* **HOW TO COMPLETE THIS TASK**
Count every line below in which "Seyşeller" occurs, then give only the count.

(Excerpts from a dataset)

.....

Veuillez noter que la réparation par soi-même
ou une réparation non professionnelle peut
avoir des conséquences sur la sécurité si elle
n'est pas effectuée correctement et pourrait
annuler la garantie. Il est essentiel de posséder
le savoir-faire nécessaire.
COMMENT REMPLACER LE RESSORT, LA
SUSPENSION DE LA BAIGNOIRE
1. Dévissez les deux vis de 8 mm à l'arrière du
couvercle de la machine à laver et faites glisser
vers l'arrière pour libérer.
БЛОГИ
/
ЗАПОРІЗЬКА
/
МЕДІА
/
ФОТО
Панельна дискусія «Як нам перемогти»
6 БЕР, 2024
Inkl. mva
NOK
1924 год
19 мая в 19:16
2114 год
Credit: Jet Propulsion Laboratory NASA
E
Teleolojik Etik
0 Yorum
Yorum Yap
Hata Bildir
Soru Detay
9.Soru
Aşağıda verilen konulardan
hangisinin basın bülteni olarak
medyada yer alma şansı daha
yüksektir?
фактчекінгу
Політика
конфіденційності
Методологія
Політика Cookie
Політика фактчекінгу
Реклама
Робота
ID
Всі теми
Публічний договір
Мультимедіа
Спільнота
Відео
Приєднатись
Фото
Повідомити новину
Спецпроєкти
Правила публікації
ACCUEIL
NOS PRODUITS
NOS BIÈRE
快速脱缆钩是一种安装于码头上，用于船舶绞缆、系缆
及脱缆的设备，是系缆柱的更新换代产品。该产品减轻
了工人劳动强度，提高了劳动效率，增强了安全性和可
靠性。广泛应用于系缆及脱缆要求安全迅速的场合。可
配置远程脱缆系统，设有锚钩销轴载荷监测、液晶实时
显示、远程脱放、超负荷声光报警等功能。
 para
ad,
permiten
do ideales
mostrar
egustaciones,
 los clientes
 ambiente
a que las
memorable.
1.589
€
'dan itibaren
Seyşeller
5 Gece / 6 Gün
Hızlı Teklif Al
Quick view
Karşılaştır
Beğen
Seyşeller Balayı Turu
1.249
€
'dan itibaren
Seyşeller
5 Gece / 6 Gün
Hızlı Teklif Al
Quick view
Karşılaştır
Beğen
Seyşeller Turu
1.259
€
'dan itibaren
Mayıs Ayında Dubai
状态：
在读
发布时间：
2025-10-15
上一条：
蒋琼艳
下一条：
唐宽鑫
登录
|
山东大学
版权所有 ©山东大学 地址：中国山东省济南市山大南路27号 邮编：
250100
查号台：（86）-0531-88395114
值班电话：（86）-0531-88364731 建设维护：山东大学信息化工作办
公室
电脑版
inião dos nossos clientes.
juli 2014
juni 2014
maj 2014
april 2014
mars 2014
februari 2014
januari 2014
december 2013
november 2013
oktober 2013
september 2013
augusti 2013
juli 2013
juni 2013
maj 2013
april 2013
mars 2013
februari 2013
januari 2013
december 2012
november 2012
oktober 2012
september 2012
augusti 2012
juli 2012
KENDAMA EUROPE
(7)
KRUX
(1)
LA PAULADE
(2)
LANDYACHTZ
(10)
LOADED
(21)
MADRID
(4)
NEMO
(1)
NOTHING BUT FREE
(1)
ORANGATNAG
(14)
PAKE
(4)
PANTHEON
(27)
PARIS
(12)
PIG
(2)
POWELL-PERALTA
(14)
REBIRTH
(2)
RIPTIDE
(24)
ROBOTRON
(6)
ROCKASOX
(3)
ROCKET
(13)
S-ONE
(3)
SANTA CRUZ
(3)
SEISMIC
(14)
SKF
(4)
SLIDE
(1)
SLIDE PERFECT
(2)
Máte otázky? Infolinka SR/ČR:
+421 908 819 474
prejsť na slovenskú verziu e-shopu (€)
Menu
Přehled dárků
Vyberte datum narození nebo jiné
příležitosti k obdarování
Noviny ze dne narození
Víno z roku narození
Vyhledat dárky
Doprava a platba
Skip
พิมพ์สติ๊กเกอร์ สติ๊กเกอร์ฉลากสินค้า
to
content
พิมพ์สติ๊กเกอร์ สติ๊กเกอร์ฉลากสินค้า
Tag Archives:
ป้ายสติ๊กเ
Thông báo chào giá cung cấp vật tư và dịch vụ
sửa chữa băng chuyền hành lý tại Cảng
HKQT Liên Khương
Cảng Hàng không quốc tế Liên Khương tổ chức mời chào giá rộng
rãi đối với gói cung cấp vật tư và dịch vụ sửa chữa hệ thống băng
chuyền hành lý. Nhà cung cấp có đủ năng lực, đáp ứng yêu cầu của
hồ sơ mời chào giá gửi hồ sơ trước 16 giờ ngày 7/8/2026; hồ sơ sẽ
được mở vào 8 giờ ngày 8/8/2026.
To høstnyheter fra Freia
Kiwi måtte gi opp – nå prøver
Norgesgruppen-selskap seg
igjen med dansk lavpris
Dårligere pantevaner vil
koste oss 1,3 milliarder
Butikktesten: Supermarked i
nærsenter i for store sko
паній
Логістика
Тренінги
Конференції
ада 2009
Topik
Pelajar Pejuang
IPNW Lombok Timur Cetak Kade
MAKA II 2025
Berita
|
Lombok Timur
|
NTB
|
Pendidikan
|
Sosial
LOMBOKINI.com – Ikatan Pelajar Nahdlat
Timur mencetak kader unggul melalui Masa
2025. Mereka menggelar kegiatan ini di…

.....

* **SOLUTION TO THIS TASK**
4